3. The next plea is taken from the kindness God had for and the covenant he made with his servant David (Ps. 89:49): “Lord, where are thy former lovingkindnesses, which thou showedst, nay, which thou swaredst, to David in thy truth? Wilt thou fail of doing what thou hast promised? Wilt thou undo what thou hast done? Art not thou still the same? Why then may not we have the benefit of the former sure mercies of David?” God’s unchangeableness and faithfulness assure us that God will not cast off those whom he has chosen and covenanted with.

4. The last plea is taken from the insolence of the enemies and the indignity done to God’s anointed (Ps. 89:50, 51): “Remember, Lord, the reproach, and let it be rolled away from us and returned upon our enemies.” (1.) They were God’s servants that were reproached, and the abuses done to them reflected upon their master, especially since it was for serving him that they were reproached. (2.) The reproach cast upon God’s servants was a very grievous burden to all that were concerned for the honour of God: “I bear in my bosom the reproach of all the mighty people, and am even overwhelmed with it; it is what I lay much to heart and can scarcely keep up my spirits under the weight of.” (3.) “They are thy enemies who do thus reproach us; and wilt thou not appear against them as such?” (4.) They have reproached the footsteps of thy anointed. They reflected upon all the steps which the king had taken in the course of his administration, tracked him in all his motions, that they might make invidious remarks upon every thing he had said and done. Or, if we may apply it to Christ, the Lord’s Messiah, they reproached the Jews with his footsteps, the slowness of his coming. They have reproached the delays of the Messiah; so Dr. Hammond. They called him, He that should come; but, because he had not yet come, because he did not now come to deliver them out of the hands of their enemies, when they had none to deliver them, they told them he would never come, they must give over looking for him. The scoffers of the latter days do, in like manner, reproach the footsteps of the Messiah when they ask, Where is the promise of his coming? 2 Pet. 3:3, 4. The reproaching of the footsteps of the anointed some refer to the serpent’s bruising the heel of the seed of the woman, or to the sufferings of Christ’s followers, who tread in his footsteps, and are reproached for his name’s sake.

III. The psalm concludes with praise, even after this sad complaint (Ps. 89:52): Blessed be the Lord for evermore, Amen, and amen. Thus he confronts the reproaches of his enemies. The more others blaspheme God the more we should bless him. Thus he corrects his own complaints, chiding himself for quarrelling with God’s providences and questioning his promises; let both these sinful passions be silenced with the praises of God.
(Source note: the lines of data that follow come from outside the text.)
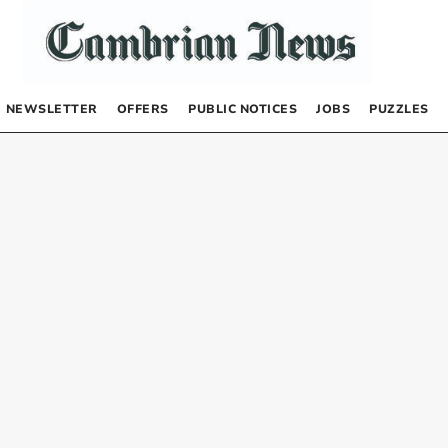
NEWSLETTER
OFFERS
PUBLIC NOTICES
JOBS
PUZZLES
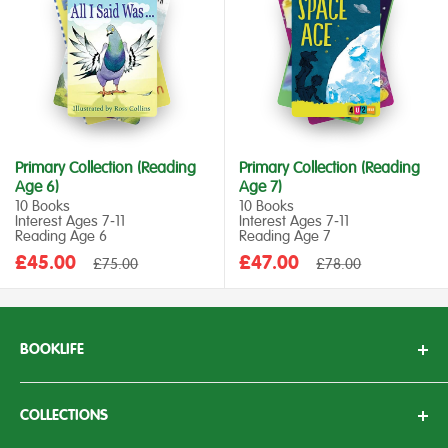
Primary Collection (Reading
Primary Collection (Reading
Age 6)
Age 7)
10 Books
10 Books
Interest Ages 7‑11
Interest Ages 7‑11
Reading Age 6
Reading Age 7
Sale
Sale
£45.00
Regular
£47.00
Regular
£75.00
£78.00
price
price
price
price
BOOKLIFE
With over 50 years of experience working in the education
sector, we here at BookLife aim to bring knowledge, passion
COLLECTIONS
and enthusiasm to children’s literature.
However it be, yet God is good, and we will never think hardly of him; God is true, and we will never distrust him. Though the glory of David’s house be stained and sullied, this shall be our comfort, that God is blessed for ever, and his glory cannot be eclipsed. If we would have the comfort of the stability of God’s promise, we must give him the praise of it; in blessing God, we encourage ourselves. Here is a double Amen, according to the double signification. Amen—so it is, God is blessed for ever. Amen—be it so, let God be blessed for ever. He began the psalm with thanksgiving, before he made his complaint (Ps. 89:1); and now he concludes it with a doxology. Those who give God thanks for what he has done may give him thanks also for what he will do; God will follow those with his mercies who, in a right manner, follow him with their praises.